An earlier effort mapped the semi-arid savanna grasslands in India using the medium resolution MODIS imagery. However, at that relatively coarse scale, it was likely that it would be hard to tell apart grasslands from occasionally cultivated or fallow lands.
We found multiple advantages in choosing GEE to develop our map as the platform has curated and archived four decades of earth observation data. First, it offers an up to date, publicly available catalogue of satellite imagery. Second, it also provides value-added thematic layers such as surface water and human settlements. For example, using available datasets on GEE, we could mask out regions that we already knew to be water bodies, thereby narrowing the region within which we needed to identify ONEs that were of interest to us. Third, GEE also provides cloud-based computing infrastructure, advanced algorithms and machine learning options, enabling us to directly process the vast amount of information on the cloud without having to download any data locally. With all these tools at hand, we could generate a relatively fine-scale thematic map over large spatial extents.

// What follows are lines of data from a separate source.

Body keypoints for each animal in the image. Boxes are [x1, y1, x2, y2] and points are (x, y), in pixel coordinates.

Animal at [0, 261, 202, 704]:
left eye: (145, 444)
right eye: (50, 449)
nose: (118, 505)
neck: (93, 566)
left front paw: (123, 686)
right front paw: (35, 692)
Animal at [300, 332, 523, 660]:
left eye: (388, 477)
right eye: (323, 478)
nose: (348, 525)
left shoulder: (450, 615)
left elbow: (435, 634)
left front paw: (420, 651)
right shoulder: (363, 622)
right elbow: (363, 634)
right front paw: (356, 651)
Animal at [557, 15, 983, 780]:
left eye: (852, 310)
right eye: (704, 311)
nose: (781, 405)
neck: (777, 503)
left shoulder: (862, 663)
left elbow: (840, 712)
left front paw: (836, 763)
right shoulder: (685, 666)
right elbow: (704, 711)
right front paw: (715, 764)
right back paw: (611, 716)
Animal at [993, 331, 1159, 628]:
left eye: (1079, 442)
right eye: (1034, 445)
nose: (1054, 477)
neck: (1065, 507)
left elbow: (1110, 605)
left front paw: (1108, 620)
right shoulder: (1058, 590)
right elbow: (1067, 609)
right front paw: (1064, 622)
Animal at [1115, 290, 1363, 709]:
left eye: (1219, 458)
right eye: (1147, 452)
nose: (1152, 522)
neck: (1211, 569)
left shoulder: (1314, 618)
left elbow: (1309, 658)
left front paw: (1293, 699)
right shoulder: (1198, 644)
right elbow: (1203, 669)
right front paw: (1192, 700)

What were some of the key aspects for the map that defined ONEs, and what were the training datasets?
We defined ONEs as comprising treeless desert areas including dunes, semi-arid savanna grasslands, savanna woodlands, lateritic plateaus of the northern Western Ghats, rocky outcrops, and other natural treeless open landscapes. In our mapping exercise, we used areas below a 1200 mm annual rainfall cut off and an elevation cut-off of 1000 m. Owing to this, some grasslands, such as those in the alluvial floodplains or the mountain-tops of the Western Ghats, are not included among ONEs that we classified.

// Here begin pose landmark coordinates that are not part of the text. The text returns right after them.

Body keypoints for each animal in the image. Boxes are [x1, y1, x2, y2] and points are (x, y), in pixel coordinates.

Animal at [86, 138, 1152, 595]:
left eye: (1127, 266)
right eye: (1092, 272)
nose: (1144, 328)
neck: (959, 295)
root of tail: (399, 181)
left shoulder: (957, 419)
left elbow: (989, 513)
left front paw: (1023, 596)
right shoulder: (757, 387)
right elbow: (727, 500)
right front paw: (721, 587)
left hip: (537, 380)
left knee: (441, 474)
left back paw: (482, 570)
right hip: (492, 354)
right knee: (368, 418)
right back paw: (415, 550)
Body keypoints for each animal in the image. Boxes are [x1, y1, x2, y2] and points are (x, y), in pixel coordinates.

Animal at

Training data are predefined information that helps machine learning algorithms to identify specific aspects, in this case, specific land cover categories. Unfortunately, there was no ready training data available for India’s ONEs. Therefore aggregated training data from various publicly available datasets such as the National Remote Sensing Centre’s Land Use Land Cover (LULC) map and the Wasteland Atlas of India. In all, we aggregated over 180,000 data points corresponding to ONEs and over 110,000 points that were not ONEs. At these training data points, we sampled values from a variety of input bands that represented either vegetation or topographic characteristics. We separated our study area into eight regions. After retaining a hold-out fraction of these data for validation within each region, we developed the model using the training data and tested it on the test-fraction. We combined the output of these models and tested its performance against the validation fraction. Finally, rather than applying our classifier on raw pixel data, we applied this on an input composite whose bands were spatially segmented using a Simple Non-Iterative Clustering algorithm.
How are ONEs distributed across India, and what is the potential expectation from the map?
Our map shows ONEs extend across some 10% of India’s land area, with a heterogeneous distribution; they cover anywhere between 0.4% (Delhi) to 33% (Rajasthan) of the land area in different states. Overall, we observed that 72.7% of ONEs were between 1-10 hectare patches, while 94% were in the 1-100 hectare range; the largest patches (>10000 sq km) were found in the Thar and Kutch regions in Rajasthan. Sadly, only 5% of the overall ONEs are included under the Protected Area network.
Our key aim was to show that ONEs are ecosystems of worth that require urgent policy changes to protect them and to show their locations and extents. We hope that the various land cover categories that constitute India’s ONEs will find their rightful place in vegetation and land cover maps of the country and eventually replace ecologically uninformed and pejorative labels such as ‘wastelands’ and ‘degraded lands.
Hence, we have made the map open to peer and public scrutiny.
This article has been run past the researchers, whose work is covered, to ensure accuracy.